Когда встречались такие «переоценщики», Казангап не обращал на них внимания, точно бы это его не касалось, усмехался только, будто бы он знал про себя нечто большее, им недоступное, а Едигей — тот не выдерживал, взрывался, бывало, спорил, только кровь себе портил.
А ведь между собой у них с Казапгапом случались разговоры и о том, над чем посмеивались теперь приезжие типы в контрольно-ремонтных спецвагонах, и о многом другом еще и в прежние годы, когда эти умники наверняка еще без штанов бегали, а они тогда еще обмозговывали житье-бытье, насколько хватало разумения, и потом постоянно, срок-то был великий от тех дней — с сорок пятого года, и особенно после того, как вышел Казангап на пенсию, да как-то неудачно получилось: уехал в город к сыну на житье и вернулся месяца через три. О многом тогда потолковали, как и что оно на свете. Мудрый был мужик Казангап. Есть о чем вспомнить… И вдруг понял Едигей с совершенной ясностью и острым приступом нахлынувшей горечи, что отныне остается только вспоминать…

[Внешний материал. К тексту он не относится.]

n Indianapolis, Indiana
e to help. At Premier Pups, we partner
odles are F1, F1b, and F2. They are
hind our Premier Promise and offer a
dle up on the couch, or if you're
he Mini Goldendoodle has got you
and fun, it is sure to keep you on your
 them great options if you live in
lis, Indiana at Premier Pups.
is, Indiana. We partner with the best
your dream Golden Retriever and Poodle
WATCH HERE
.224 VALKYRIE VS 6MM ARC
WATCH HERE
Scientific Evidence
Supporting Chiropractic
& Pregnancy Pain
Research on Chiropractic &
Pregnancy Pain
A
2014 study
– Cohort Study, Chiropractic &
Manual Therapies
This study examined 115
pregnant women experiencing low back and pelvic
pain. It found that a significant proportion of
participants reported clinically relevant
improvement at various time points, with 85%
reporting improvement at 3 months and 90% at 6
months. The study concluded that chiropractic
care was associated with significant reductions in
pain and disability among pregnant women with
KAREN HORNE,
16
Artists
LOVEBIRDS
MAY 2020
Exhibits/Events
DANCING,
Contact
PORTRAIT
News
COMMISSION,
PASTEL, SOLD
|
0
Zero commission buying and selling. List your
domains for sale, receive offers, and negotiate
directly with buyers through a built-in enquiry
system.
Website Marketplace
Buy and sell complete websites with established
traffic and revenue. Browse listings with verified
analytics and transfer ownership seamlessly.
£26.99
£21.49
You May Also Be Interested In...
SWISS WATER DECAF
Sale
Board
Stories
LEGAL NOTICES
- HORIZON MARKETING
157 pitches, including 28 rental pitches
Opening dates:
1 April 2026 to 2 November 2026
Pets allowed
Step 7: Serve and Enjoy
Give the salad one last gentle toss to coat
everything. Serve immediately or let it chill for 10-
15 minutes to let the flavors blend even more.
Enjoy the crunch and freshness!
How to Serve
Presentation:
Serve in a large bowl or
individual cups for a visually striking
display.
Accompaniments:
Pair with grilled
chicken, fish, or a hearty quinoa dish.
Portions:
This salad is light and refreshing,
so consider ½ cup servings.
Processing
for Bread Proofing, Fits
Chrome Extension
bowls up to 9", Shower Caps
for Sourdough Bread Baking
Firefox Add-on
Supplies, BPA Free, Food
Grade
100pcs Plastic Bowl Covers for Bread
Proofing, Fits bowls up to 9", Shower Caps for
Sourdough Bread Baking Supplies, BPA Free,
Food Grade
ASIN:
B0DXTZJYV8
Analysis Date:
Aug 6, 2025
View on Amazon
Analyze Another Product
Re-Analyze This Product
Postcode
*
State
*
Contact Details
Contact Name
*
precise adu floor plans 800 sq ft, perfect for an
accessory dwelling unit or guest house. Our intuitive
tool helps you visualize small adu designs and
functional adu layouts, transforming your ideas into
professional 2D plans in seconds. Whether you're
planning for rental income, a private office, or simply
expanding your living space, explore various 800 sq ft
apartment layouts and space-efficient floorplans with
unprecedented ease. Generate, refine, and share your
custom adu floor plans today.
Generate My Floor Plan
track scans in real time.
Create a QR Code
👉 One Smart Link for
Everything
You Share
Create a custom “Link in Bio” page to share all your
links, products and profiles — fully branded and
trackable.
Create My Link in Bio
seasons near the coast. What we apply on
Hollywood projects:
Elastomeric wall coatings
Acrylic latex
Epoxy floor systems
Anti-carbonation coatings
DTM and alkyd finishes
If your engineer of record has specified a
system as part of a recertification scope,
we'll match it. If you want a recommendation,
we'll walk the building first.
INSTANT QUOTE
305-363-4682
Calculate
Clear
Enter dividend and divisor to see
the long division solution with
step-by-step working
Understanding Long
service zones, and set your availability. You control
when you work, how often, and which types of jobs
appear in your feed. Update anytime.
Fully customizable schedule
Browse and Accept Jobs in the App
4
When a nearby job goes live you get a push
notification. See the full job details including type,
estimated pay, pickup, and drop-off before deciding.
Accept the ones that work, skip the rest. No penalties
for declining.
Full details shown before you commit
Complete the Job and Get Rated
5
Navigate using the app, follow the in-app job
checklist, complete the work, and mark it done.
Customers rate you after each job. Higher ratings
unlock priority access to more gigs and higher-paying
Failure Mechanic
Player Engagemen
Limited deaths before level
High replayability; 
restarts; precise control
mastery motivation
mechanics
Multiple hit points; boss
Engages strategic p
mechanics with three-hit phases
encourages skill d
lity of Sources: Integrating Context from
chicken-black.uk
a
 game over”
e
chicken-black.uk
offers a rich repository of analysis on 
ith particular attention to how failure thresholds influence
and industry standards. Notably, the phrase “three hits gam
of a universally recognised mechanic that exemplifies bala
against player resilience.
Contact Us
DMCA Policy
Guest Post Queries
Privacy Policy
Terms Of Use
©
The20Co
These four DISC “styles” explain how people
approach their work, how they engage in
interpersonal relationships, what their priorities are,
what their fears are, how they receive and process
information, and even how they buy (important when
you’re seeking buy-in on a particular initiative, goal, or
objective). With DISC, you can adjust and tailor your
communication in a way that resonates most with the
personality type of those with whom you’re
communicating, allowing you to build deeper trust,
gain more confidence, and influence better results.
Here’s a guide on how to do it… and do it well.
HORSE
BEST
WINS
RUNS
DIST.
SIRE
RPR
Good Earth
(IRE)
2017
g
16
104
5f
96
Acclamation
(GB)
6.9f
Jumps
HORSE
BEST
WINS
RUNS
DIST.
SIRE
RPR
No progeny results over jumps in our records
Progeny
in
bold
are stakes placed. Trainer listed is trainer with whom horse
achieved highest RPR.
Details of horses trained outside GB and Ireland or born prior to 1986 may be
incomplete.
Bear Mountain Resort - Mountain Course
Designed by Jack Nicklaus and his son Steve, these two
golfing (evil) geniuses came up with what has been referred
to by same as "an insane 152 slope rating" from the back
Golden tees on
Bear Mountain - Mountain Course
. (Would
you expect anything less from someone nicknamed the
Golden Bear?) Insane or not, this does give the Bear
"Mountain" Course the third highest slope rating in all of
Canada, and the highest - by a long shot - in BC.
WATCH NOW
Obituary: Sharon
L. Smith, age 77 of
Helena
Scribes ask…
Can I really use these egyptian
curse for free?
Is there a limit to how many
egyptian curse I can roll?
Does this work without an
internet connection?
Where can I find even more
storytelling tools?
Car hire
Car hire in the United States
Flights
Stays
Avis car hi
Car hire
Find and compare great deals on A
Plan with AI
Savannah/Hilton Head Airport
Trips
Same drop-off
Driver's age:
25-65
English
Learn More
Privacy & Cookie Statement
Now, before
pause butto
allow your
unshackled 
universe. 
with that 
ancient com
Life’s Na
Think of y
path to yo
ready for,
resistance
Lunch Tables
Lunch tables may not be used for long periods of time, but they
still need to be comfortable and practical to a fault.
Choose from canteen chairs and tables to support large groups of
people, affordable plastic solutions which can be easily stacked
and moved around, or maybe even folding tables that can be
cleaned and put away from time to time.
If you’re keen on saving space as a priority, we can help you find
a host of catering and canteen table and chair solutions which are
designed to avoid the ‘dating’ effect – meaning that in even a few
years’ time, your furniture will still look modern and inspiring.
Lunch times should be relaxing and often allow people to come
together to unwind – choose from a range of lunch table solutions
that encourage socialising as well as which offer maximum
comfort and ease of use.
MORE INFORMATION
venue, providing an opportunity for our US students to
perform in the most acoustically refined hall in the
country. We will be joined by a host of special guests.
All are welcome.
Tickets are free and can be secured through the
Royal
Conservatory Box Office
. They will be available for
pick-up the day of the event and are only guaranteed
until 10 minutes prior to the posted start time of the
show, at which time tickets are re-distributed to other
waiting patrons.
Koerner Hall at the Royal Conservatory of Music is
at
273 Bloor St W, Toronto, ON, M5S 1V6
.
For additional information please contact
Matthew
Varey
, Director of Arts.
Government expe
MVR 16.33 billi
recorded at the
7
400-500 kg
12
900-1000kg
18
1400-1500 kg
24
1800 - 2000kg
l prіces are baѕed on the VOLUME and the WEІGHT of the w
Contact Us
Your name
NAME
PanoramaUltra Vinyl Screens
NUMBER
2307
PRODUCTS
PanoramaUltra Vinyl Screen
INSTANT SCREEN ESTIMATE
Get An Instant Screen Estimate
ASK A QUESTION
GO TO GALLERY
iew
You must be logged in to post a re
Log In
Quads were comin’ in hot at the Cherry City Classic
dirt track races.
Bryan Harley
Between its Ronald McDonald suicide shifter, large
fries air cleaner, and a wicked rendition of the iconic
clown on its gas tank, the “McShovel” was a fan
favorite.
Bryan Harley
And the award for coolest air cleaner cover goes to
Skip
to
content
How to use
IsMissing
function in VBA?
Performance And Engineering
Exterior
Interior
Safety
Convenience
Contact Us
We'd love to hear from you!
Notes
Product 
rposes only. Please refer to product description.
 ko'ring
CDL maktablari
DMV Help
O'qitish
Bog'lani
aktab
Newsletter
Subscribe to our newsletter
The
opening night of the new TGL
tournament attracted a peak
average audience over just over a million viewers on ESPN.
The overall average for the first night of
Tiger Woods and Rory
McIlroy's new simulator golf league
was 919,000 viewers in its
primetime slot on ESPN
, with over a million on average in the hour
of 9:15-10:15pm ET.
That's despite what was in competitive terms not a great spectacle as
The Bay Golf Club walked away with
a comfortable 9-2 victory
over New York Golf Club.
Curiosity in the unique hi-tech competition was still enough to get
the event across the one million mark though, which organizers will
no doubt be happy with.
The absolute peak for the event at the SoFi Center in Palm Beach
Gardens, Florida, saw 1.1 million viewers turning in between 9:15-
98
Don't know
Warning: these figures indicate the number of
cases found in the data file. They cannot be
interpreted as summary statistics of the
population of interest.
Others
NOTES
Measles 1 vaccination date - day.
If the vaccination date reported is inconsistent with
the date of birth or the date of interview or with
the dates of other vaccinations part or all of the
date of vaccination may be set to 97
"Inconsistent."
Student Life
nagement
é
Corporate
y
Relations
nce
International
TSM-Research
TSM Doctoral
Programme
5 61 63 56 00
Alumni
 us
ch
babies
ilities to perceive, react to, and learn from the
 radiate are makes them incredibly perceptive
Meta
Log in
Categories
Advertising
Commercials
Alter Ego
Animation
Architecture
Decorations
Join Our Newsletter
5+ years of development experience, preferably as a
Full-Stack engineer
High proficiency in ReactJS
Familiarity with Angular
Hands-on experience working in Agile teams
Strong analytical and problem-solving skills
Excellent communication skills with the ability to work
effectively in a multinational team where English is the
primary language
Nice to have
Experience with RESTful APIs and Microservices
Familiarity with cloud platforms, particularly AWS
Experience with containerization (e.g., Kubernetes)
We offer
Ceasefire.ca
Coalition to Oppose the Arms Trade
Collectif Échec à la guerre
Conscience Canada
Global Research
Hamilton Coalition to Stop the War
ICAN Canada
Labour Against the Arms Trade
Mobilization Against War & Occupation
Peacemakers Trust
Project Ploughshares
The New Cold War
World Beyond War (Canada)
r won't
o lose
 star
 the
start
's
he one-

Едигей поспешил в будку, услышав, как щелкнул, включился микрофон переговорника. Зашуршало, зашипело, как в пургу, в этом дурацком устройстве, прежде чем голос раздался.
— Едике, алло, Едике, — просипел Шаймерден, дежурный по разъезду, — ты слышишь меня? Отзовись!
— Я слушаю! Слышу!
— Ты слышишь?
— Слышу, слышу!
— Как слышишь?
— Как с того света!
— Почему как с того света?
— Да так!
— А-а… Стало быть, старик Казангап того самого!
— Чего того самого?
— Ну, умер, значит. — Шаймерден тщился найти подходящие к случаю слова. — Ну как сказать? Стало быть, завершил, того самого, ну, это самое, свой славный путь.
— Да, — коротко ответил Едигей.
«Вот хайван[2] безмозглый, — подумал он, — о смерти даже не может сказать по-людски».
Шаймерден примолк на минутку. Микрофон еще сильнее разразился шорохом, скрипом, шумом дыхания. Затем Шаймерден прохрипел:
— Едике, дорогой, только ты, того самого, голову мне не морочь. Если умер, то что ж теперь… У меня людей нет. Чего тебе понадобилось сидеть рядом? Покойник, того самого, от этого не подымется, как я думаю…
— А я думаю, понятия у тебя никакого нет! — возмутился Едигей. — Что значит — голову не морочь! Ты здесь второй год, а мы с ним тридцать лет проработали вместе. Ты подумай. Среди нас человек умер, нельзя, не положено оставлять покойника одного в пустом доме.
— А откуда ему знать, того самого, один он или не один?
— Зато мы знаем!
— Ну ладно, не шуми, того самого, не шуми, старик!
— Я тебе объясняю.
— Ну что ты хочешь? У меня людей нет. Что там будешь делать, все равно ночь кругом.
— Буду молиться. Покойника буду обряжать. Молитвы буду приносить.
— Молиться? Ты, Буранный Едигей?
— Да, я. Я знаю молитвы.
— Вот те раз — шестьдесят лет, того самого, советской власти.
— Да ты оставь, при чем тут советская власть! По умершим молятся люди испокон веков. Человек ведь умер, а не скотина!
— Ну ладно, молись, того самого, только не шуми. Пошлю за Длинным Эдильбаем, если согласится, то придет, того самого, заступит вместо тебя… А сейчас давай, сто семнадцатый подходит, готовь на вторую запасную…
И на том Шаймерден отключился, щелкнул выключатель переговорника. Едигей поспешил к стрелке и, занимаясь своим делом, думал, согласится ли, придет ли Эдильбай. И обнадежился, совесть-то есть у людей, когда увидел, как ярко засветились окна в некоторых домах. Собаки залаяли. Значит, жена тревожит, поднимает боранлинцев на ноги.
Тем временем сто семнадцатый встал на запасную линию. С другого конца подошел нефтеналивной состав — одни цистерны. Они разминулись, один — на восток, другой — на запад…
Был уже второй час ночи. Звезды в небе разгорались, каждая звезда выделялась сама по себе. И луна засветила над сарозеками чуть ярче, наполняясь постепенно приливающей силой. А под звездным небом далеко, беспредельно простерлись сарозеки, только контуры верблюдов — и среди них двугорбый великан Буранный Каранар — да смутные очертания ближайших привалов были различимы, а все остальное по обе стороны железной дороги уходило в ночную бесконечность. Да ветер не спал, все посвистывал, шуршал вокруг сором.